Written problem — According to the passage about Blue Mound's license plate readers, what surcharge will Vigilant Solutions collect on each roadside transaction?

— Start of Provided passage —

Blue Mound police will be able view the last-pictured locations of vehicles tied to outstanding warrants. Or they can cruise through town and capture every license plate in sight — all of them by the second.

(TNS) -- About a year ago, a salesman from a California company approached the police chief of tiny Blue Mound, population 2,500, and made him an offer:

Two $30,000 automatic license plate reading systems, capable of capturing, scanning and filing plate numbers from a camera atop a patrol car — at no charge.

“We’ve never had that before,” said Chief Barry Hinkle, whose jurisdiction between north Fort Worth and Saginaw covers less than a square mile. “We’re a small city. When we have a chance to use technology, we take it.”

But the sweet deal Blue Mound will be receiving from Vigilant Solutions hasn’t come without criticism from privacy advocates.

Not only will Blue Mound be getting free automatic license plate readers (ALPR) for two patrol cars — likely to be installed within a few weeks — each camera system will come with a credit card machine, so drivers can pay outstanding warrant costs during traffic stops.

As incentive for providing the system, Vigilant will collect a 25 percent surcharge from every roadside transaction.

It’s part of the company’s pilot “Warrant Redemption Program” with fewer than a dozen other agencies in Texas. Vigilant provides the technology, but it can also take it away at any time.

“I’m very concerned any time law enforcement becomes business for a profit,” said state Rep. Matt Rinaldi, R-Irving, who tried passing a bill last year to limit how long agencies can maintain license plate data. “It shouldn’t be used as a way for private companies to profit. The incentive there is to pull more people over.

Hinkle views the program as a matter of convenience.

“If I’ve got a mother of three that forgot to pay a ticket, I’ve got an opportunity to say, ‘Look, if you want to pay that warrant now, you can do it now,’ ” Hinkle said. “ ‘The benefits are, you’re not going to go to jail.’ ”

— End of Provided passage —
— Start of Stored data —

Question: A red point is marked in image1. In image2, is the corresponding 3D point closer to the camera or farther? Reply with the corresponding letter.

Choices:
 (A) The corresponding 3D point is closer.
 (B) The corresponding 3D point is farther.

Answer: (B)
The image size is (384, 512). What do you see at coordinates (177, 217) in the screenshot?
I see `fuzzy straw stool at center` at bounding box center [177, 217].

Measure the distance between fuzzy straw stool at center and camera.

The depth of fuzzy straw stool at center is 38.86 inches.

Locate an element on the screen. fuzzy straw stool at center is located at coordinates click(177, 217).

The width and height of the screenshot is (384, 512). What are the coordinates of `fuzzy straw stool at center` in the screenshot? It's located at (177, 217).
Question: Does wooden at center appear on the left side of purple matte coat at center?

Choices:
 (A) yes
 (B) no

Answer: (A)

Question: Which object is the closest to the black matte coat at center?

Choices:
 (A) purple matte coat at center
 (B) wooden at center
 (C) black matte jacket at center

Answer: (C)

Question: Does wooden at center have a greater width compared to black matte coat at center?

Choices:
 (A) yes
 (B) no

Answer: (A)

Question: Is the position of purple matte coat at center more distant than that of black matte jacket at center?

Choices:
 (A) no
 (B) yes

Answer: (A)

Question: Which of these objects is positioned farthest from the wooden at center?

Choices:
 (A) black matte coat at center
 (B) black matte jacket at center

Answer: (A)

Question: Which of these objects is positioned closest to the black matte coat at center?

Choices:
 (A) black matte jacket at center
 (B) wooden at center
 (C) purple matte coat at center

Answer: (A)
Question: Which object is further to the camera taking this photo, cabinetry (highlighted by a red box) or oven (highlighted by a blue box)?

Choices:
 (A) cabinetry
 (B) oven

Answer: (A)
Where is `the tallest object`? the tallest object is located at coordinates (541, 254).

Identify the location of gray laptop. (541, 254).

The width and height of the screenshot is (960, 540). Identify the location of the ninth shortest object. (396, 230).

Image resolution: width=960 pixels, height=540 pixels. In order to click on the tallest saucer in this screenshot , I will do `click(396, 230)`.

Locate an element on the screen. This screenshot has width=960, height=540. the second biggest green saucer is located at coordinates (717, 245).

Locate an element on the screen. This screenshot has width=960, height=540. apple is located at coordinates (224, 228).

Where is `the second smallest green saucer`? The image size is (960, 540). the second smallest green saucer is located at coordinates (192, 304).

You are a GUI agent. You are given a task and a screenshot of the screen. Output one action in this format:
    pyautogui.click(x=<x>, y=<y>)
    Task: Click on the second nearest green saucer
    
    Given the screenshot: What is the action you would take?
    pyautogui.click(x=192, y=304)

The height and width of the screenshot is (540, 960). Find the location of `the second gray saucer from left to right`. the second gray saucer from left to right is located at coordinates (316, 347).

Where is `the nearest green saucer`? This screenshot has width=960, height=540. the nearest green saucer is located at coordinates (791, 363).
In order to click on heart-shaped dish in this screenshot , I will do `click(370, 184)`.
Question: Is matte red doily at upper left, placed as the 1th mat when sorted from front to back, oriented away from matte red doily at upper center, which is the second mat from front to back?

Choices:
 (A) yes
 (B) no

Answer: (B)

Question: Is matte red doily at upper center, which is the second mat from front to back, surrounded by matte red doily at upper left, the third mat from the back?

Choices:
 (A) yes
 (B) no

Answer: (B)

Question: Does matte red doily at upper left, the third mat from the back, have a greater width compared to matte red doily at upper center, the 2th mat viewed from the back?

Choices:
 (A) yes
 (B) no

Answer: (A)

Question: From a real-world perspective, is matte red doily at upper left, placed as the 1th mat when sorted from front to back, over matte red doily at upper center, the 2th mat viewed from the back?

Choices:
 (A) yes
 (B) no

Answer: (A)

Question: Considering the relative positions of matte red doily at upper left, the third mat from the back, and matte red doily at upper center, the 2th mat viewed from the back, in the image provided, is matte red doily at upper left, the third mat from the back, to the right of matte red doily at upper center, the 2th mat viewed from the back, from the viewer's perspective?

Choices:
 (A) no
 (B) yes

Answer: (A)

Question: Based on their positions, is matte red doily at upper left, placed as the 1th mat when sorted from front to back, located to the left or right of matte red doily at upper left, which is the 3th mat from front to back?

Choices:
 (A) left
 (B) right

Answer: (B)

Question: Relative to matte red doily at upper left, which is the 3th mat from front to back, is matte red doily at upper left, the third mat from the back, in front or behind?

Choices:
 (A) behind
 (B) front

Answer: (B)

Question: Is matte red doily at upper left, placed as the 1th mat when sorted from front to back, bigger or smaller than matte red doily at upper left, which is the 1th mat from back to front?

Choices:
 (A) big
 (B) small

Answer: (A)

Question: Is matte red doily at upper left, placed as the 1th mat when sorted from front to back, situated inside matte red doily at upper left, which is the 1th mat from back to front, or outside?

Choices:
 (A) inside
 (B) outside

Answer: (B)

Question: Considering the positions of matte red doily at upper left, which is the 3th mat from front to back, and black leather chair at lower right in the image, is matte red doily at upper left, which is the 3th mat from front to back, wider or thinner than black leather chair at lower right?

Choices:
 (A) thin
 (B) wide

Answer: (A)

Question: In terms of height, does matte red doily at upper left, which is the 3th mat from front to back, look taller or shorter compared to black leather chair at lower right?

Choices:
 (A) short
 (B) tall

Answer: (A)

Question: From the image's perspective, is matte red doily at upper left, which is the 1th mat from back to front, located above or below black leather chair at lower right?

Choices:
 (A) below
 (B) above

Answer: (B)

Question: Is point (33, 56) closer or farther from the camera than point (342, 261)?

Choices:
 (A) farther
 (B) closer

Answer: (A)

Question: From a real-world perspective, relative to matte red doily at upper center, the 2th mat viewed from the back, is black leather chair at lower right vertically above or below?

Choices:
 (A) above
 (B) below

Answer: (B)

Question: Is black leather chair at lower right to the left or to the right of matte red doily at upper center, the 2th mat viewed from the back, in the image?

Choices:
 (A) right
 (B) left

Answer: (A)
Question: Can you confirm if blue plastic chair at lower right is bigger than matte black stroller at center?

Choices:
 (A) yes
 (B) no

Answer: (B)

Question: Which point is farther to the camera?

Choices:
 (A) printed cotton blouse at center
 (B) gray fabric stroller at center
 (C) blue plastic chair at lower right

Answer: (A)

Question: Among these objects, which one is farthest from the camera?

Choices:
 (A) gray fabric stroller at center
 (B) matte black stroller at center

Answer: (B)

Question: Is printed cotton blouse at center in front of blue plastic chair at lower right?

— End of Stored data —

Result of this task — A 25 percent surcharge.